L'auteur y définit son identité poétique à titre posthume. Il y épelle longuement ce qu’on peut appeler son antipoésie (ce que lui-même appellera ailleurs son déchant), c’est-à-dire son refus des canons académiques. En voici le début :
Ce fut un vrai poète : il n’avait pas de chant.
Mort, il aimait le jour et dédaigna de geindre...
La conscience de la mort dans la vie accompagne la voix de Corbière en basse continue et la rend comme étrangère à elle-même. À la question « qui suis-je ? », qui résonne bien des fois dans son livre, Corbière répond en se donnant une apparence d’extériorité, comme s’il s’agissait d’un autre. C'est cette posture d’élocution qui fonde Les Amours jaunes dans ce qu’ils ont de fulgurant : une poésie qui ne se fonde plus sur la stabilité d’une identité personnelle. Ainsi le sujet de « Paria » est-il dépossédé de sa parole : elle lui revient en écho, comme relancée par une voix indéfinie. Quand la pensée réduit à néant ce qu’elle touche, la poésie aussi est mise en question :
Ma pensée est un souffle aride :
C'est l’air. L'air est à moi partout.
Et ma parole est l’écho vide
Qui ne dit rien – et c’est tout.
Or, tout à la fin des Amours jaunes, ne voilà-t-il pas que le poète s’accorde le privilège de célébrer ses propres funérailles, et de se commémorer... Ce sont les « Rondels pour après ». Là, Corbière crée un monde surréel dont la douceur contraste avec les détresses qui ont précédé. L'après-décès et funérailles, ce sera désormais l’amour atteint par-delà la mort, la poésie devenue réalité, la vérité enfin possédée. Le moi se délie dans l’univers, il entre en conformité amoureuse avec lui. L'arlequin-ragoût d’« Épitaphe » se nomme à présent chevaucheur de rayons, ferreur de cigales, peigneur de comètes... Et la division intestine a fait place au dialogue. Voici enfin Tristan à tu et à toi avec lui-même :
Va vite, léger peigneur de comètes !
Les herbes au vent seront tes cheveux...
En conclusion, il apparaît que la double question de l’identité et de la mort creuse dans le recueil un sillon qui l’unifie en profondeur. De l'« Épitaphe » inaugurale aux « Rondels pour après », c’est elle qui ouvre le livre et le referme. Il s’agit là indéniablement d’une structure délibérée.
Corbière et ses modèles : le père romancier.
Nous avons dit que le recueil se compose de deux mouvements fortement contrastés. C'est, d’un côté, le monde du solitaire livré à la mascarade sociale et amoureuse et, de l’autre, la vraie vie, celle d’une collectivité anonyme où résonne la voix d’un pays et d’un peuple. Il importe beaucoup d’accorder aux deux parties un poids égal et de faire droit aux personnalités variées de l’auteur. En tant que Breton et poète de la mer, Corbière est parmi les plus grands. C'est aussi en tant que fils d’un romancier maritime de renom qu’il a voulu s’affirmer. Qui plus est, l’univers romanesque du père a marqué en profondeur l’imaginaire du fils. Il faut donc s’y attarder un moment.

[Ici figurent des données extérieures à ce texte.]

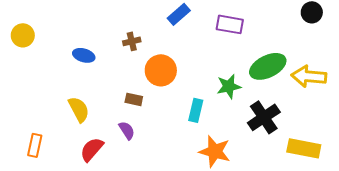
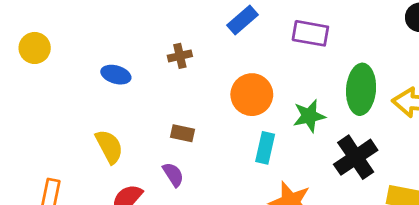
green ellipse: (268, 66) -> (361, 89), turned -60
orange circle: (161, 70) -> (252, 95), moved

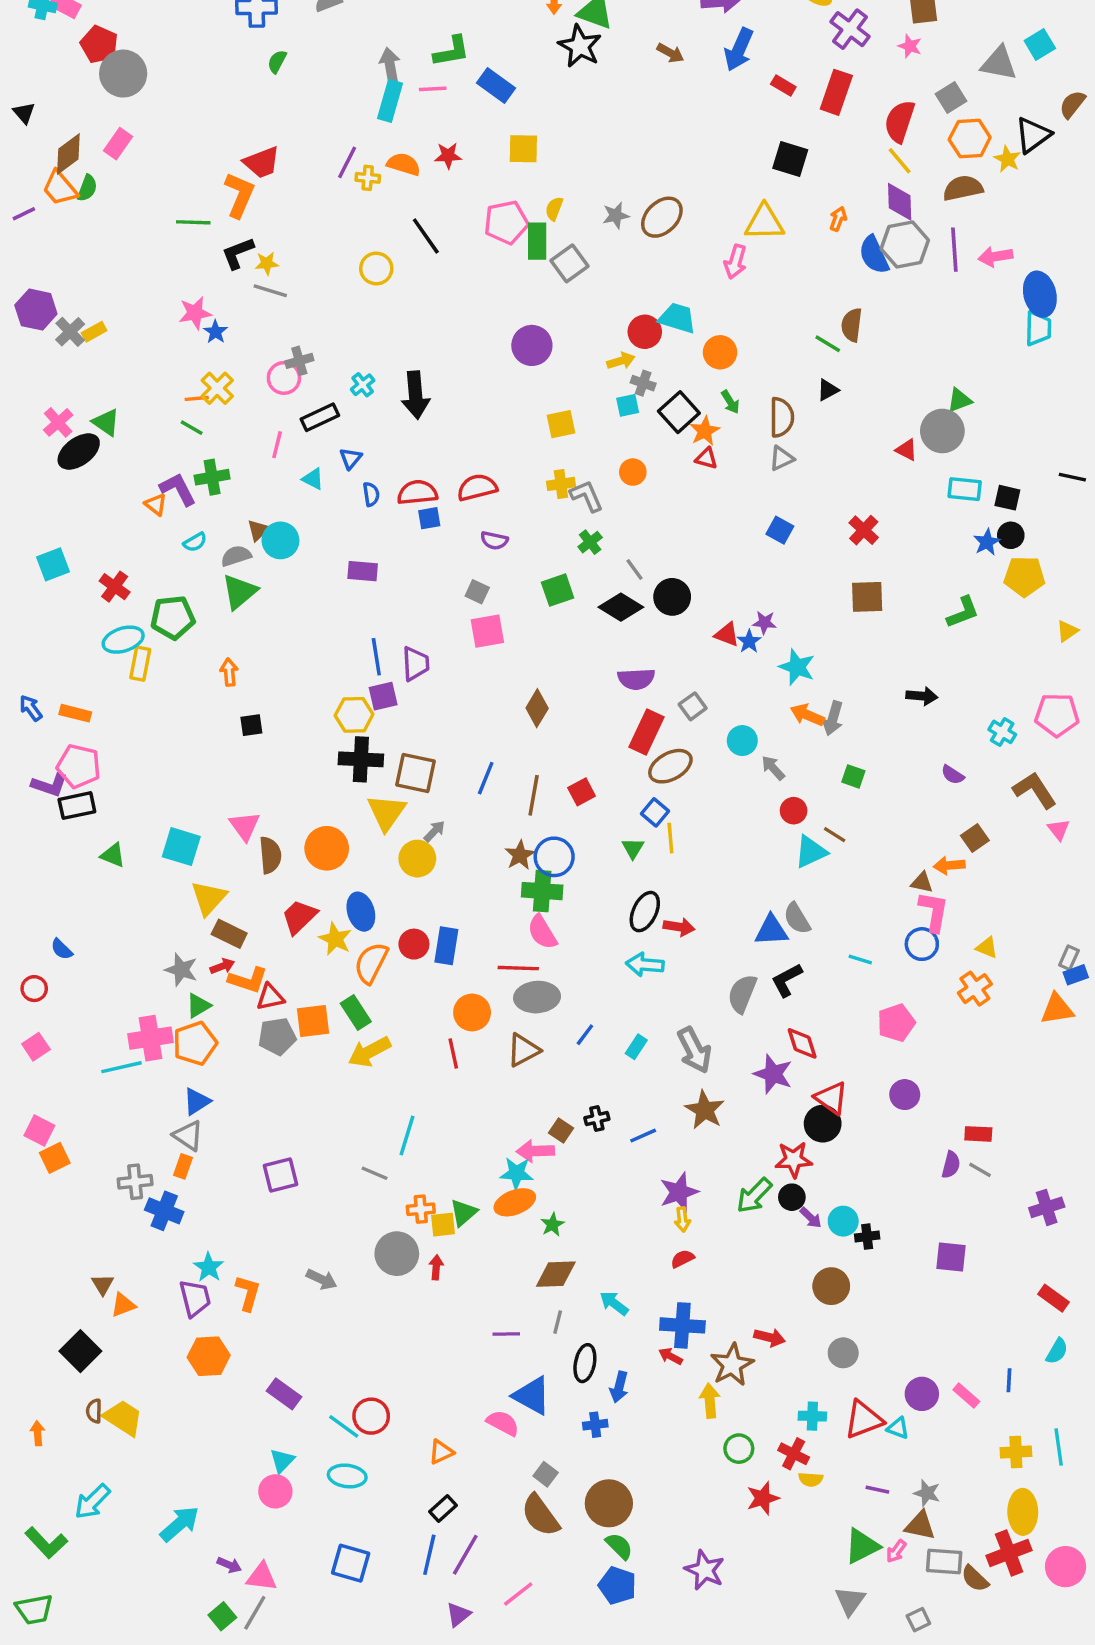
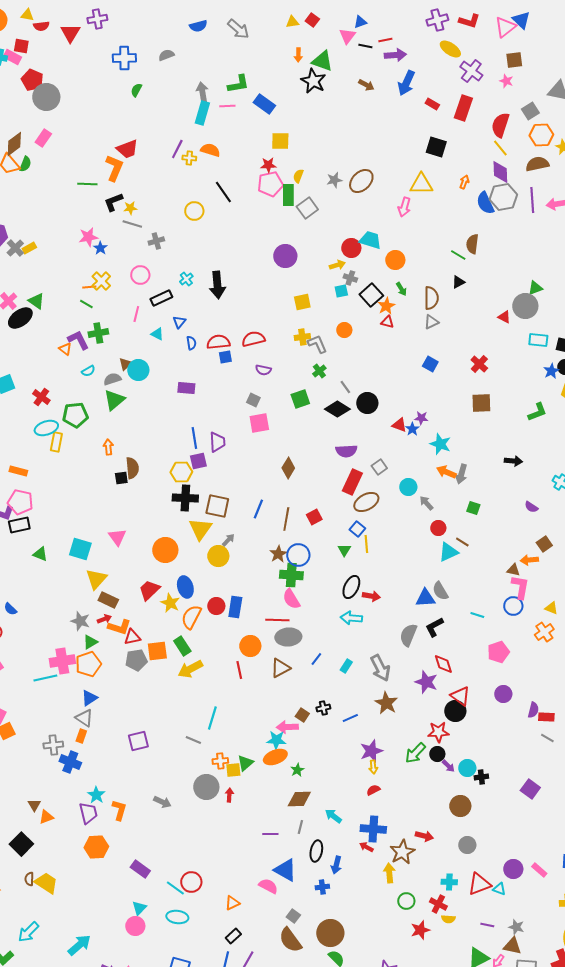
red star: (448, 156) -> (268, 165), moved
gray cross: (299, 361) -> (156, 241), moved
brown semicircle: (270, 855) -> (132, 468), moved
purple semicircle: (951, 1165) -> (533, 710), moved
purple square: (951, 1257) -> (530, 789), turned 30

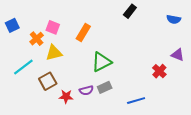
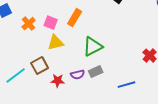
pink square: (53, 27) -> (51, 23), moved
yellow triangle: (54, 53) -> (56, 43), moved
cyan line: (23, 67) -> (16, 76), moved

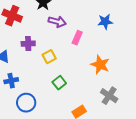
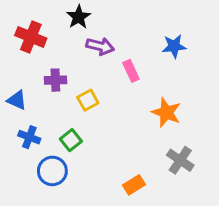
pink rectangle: (77, 38) -> (131, 71), turned -48
blue cross: (11, 81) -> (29, 137), turned 32
green square: (59, 83) -> (71, 140), moved

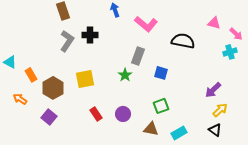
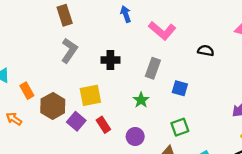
black cross: (90, 35) -> (110, 60), moved
black semicircle: (183, 41) -> (206, 51), size x0.6
green star: (125, 75) -> (141, 100), moved
red rectangle: (96, 114) -> (103, 125), moved
purple square: (49, 117) -> (76, 121), moved

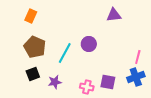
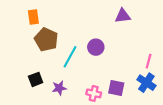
orange rectangle: (31, 16) -> (33, 17), turned -32
brown pentagon: (35, 47) -> (46, 40), moved
blue cross: (136, 77) -> (146, 83), turned -36

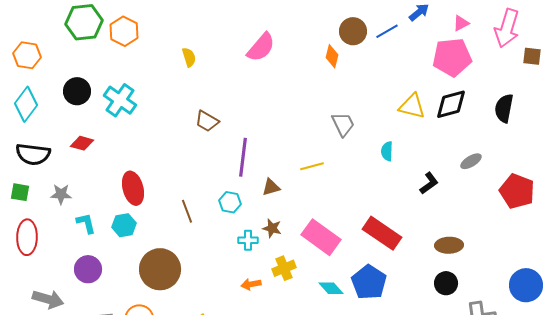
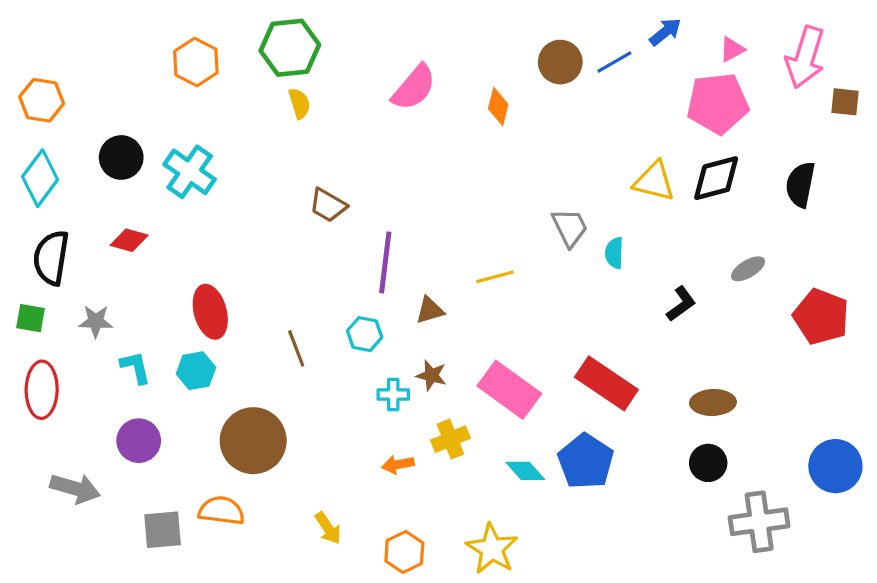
green hexagon: (84, 22) -> (290, 48), moved
orange diamond: (332, 56) -> (498, 107), moved
gray trapezoid: (343, 124) -> (570, 227), moved
black semicircle: (33, 154) -> (51, 258), turned 92

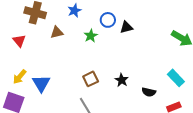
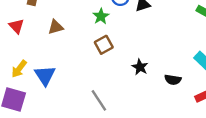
brown triangle: (57, 32) -> (56, 27), moved
brown square: (91, 79) -> (104, 45), moved

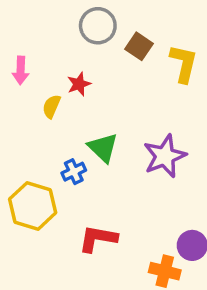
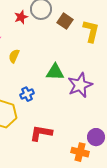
red star: (79, 84) -> (21, 17), moved
green triangle: (103, 148) -> (55, 72), moved, turned -42

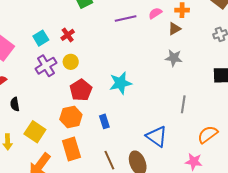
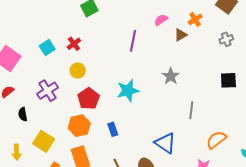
orange cross: (182, 10) -> (195, 19), moved, turned -32
purple line: (126, 18) -> (133, 41), moved, turned -65
gray star: (174, 58) -> (171, 76), moved, turned 30
purple cross: (46, 66) -> (48, 91), moved

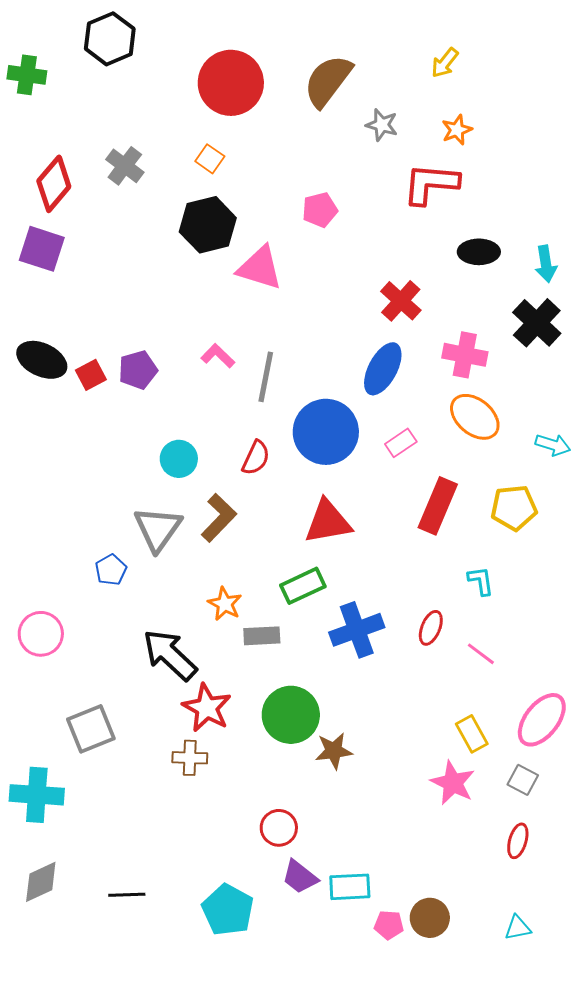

À la naissance de Tristan, son père était un bourgeois rangé ; comblé d’honneurs et de moyens, il avait pignon sur rue à Morlaix, où il était conseiller municipal et président de la chambre de commerce. Toutefois, il n’en avait pas toujours été ainsi. Dans sa jeunesse, sous l’Empire, Édouard Corbière avait été aspirant de marine. Fait prisonnier par les Anglais, il avait passé quinze mois dans les prisons anglaises. À la Restauration, il s’était fait journaliste et avait mené le combat des idées libérales, attaquant le gouvernement et le clergé. Il avait alors tâté de la prison française. Ensuite, il s’était engagé dans la marine marchande. Pendant six ans, de 1823 à 1829, il avait fait la navette entre les Antilles et Le Havre.